◆ EXERCISE DIRECTIONS
All of the lines below are to be transcribed faithfully, with pictures excluded from the copy.

[EXERCISE DATA — start]

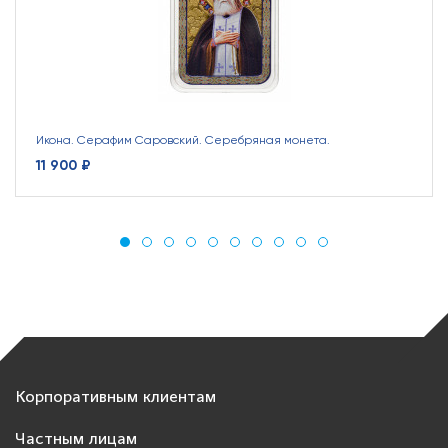
Икона. Серафим Саровский. Серебряная монета.
11 900 ₽
Корпоративным клиентам
Частным лицам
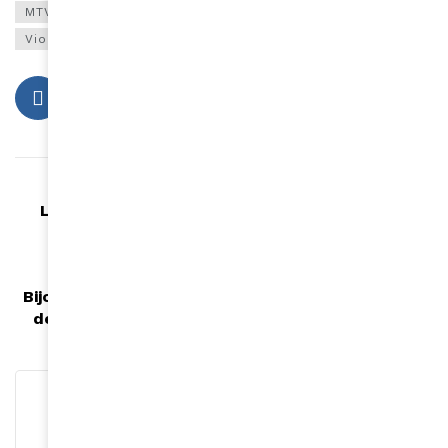
MTV Shuga Babi
réseaux sociaux
sensibilisation
Violence
Article précédent
La conférence d'African Business Club sur le
thème du Leadership Féminin
Article suivant
Bijou Siraba : influenceuse Malienne et ex-copine
de Sidiki Diabaté, arrêtée et déférée en prison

[EXERCISE DATA — finish]

◆ WRITTEN RESPONSE
Икона. Серафим Саровский. Серебряная монета.
11 900 ₽
Корпоративным клиентам
Частным лицам
MTV Shuga Babi
réseaux sociaux
sensibilisation
Violence
Article précédent
La conférence d'African Business Club sur le
thème du Leadership Féminin
Article suivant
Bijou Siraba : influenceuse Malienne et ex-copine
de Sidiki Diabaté, arrêtée et déférée en prison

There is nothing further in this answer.